Wie eine bereits berühmte Schauspielerin, ging meine Schwester erhaben die Treppe zum Frühstück hinunter. Es war der Tag des Castings, nach dem Essen würden wir Manuel abholen und dann losfahren und selbstverständlich trug Zoe an diesem besonderen Tag nichts Anderes als ihr momentan größtes Heiligtum, ihr ZomGer-Shirt. Unbemerkt seufzte ich, verfluchte das Schicksal aber nicht weiter, denn jetzt war schnelles Handeln angesagt. Meine Mutter hatte heute, zu besonderem Anlass, Crêpes gemacht und wie ich wusste, aß meine Schwester ihre Pfannkuchen am liebsten mit viel Nutella.
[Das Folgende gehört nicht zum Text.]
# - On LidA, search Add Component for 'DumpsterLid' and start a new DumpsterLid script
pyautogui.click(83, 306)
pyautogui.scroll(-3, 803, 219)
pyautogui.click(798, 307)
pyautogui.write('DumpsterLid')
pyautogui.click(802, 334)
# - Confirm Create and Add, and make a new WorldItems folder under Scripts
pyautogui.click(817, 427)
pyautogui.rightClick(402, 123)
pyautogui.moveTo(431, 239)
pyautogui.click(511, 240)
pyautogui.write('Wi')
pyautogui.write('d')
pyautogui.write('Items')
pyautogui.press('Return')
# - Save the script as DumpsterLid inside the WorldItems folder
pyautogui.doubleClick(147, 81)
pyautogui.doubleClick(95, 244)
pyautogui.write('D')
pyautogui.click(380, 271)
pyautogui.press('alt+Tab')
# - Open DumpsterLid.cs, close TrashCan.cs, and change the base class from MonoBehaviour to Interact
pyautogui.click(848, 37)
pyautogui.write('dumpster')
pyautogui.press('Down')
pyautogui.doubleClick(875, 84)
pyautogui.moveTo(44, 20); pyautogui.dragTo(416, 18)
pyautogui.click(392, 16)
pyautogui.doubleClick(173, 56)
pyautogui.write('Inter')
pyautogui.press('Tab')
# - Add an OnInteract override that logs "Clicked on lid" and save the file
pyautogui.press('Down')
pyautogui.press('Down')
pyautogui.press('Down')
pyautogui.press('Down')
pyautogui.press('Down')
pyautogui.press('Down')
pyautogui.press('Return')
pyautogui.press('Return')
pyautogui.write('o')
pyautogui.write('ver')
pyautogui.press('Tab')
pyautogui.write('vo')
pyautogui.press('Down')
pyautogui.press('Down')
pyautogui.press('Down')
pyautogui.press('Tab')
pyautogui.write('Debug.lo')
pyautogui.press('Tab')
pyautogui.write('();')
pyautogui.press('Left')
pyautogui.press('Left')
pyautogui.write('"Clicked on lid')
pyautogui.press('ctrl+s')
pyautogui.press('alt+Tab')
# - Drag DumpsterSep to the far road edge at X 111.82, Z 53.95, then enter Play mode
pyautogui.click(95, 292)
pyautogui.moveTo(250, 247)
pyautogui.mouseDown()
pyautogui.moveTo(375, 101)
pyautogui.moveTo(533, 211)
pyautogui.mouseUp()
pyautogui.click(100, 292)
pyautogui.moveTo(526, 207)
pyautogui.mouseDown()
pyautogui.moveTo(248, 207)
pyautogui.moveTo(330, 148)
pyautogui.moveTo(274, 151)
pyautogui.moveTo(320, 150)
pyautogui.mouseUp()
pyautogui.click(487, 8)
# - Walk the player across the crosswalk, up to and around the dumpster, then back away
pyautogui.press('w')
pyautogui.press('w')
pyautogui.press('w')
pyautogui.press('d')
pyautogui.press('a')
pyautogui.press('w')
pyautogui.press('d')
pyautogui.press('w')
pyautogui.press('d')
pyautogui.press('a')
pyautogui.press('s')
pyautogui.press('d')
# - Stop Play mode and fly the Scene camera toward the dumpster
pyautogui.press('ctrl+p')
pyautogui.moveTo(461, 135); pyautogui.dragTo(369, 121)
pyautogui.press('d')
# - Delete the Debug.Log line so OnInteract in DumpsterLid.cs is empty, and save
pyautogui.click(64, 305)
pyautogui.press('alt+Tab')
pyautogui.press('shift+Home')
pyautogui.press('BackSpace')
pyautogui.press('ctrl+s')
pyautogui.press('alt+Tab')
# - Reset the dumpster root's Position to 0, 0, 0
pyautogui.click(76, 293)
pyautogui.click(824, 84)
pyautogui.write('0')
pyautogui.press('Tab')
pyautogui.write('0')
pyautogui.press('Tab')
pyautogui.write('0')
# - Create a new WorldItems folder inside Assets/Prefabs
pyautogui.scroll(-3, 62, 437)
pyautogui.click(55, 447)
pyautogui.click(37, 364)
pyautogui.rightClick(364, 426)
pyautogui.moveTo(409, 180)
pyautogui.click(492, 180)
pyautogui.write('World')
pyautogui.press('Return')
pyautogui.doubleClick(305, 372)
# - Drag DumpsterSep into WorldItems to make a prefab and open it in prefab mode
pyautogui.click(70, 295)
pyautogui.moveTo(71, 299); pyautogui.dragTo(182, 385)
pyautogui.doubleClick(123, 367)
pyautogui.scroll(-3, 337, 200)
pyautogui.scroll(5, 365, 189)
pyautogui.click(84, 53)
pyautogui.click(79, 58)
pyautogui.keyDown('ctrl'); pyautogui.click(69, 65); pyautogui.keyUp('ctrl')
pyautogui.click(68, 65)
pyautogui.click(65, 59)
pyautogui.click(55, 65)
Die geniale Idee durchzuckte mich wie ein Geistesblitz. Ich gab mich als die hilfsbereite Schwester aus, ging zu Zoes Platz und bestrich ihre Crêpes dann mit dem Aufstrich. Ich tat etwas tollpatschig und wie erwartet landete ein großer Klecks Nutella auf ihrem Oberteil. Zoe wollte mir deswegen die Augen auskratzen, aber meine Mutter beruhigte sie und bestand darauf, dass sie ein anderes T-shirt anzog. Eins zu null für mich.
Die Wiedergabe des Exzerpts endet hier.